Closed clarence-lee-sheng closed 1 month ago
@clarence-lee-sheng Hello, thanks for your question! The parameter in our codebase / paper refers to the non-embedding parameters, as mentioned in the footnote 3 in page 2:
Our model sizes mentioned in this paper refer to the number of non-embedding parameters, as embedding parameters account for a disproportionately large portion in smaller models.
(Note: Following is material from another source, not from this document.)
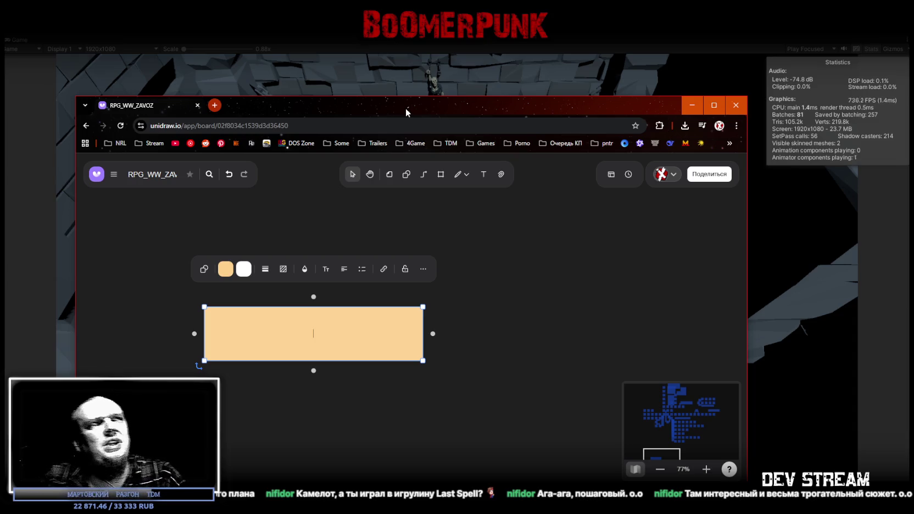
# Step: Move off the Unidraw board to bring the Unity dungeon playtest to the front
pyautogui.press('alt+Tab')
If you do not include the embedding parameters, the model sizes should be 1M and 60M, respectively.
Thank you, I have verified it and indeed after removing both the embedding and output layers I get approximately 1million and 60million parameters respectively
I am using the formula based on this and also the huggingface layer weights to calculate the number of parameters of your model: https://adithyask.medium.com/from-7b-to-8b-parameters-understanding-weight-matrix-changes-in-llama-transformer-models-31ea7ed5fd88
I am able to get around ~1.1b for tinyllama configuration, 8.03B for Llama 3.1 and 70B Llama3.1 estimated parameters when calculating the parameters, verifying the validity of my code, however, when using your configuration 1m and 60million parameter models, I am getting around 30 million parameters (for your 1million parameter config) and 136million (for your 60million config). I have also run your parameters in megatron-lm and I am getting similar values for number of parameters with my calculations. May I verify that the sizes of the models are correct for the 1million and 60million models?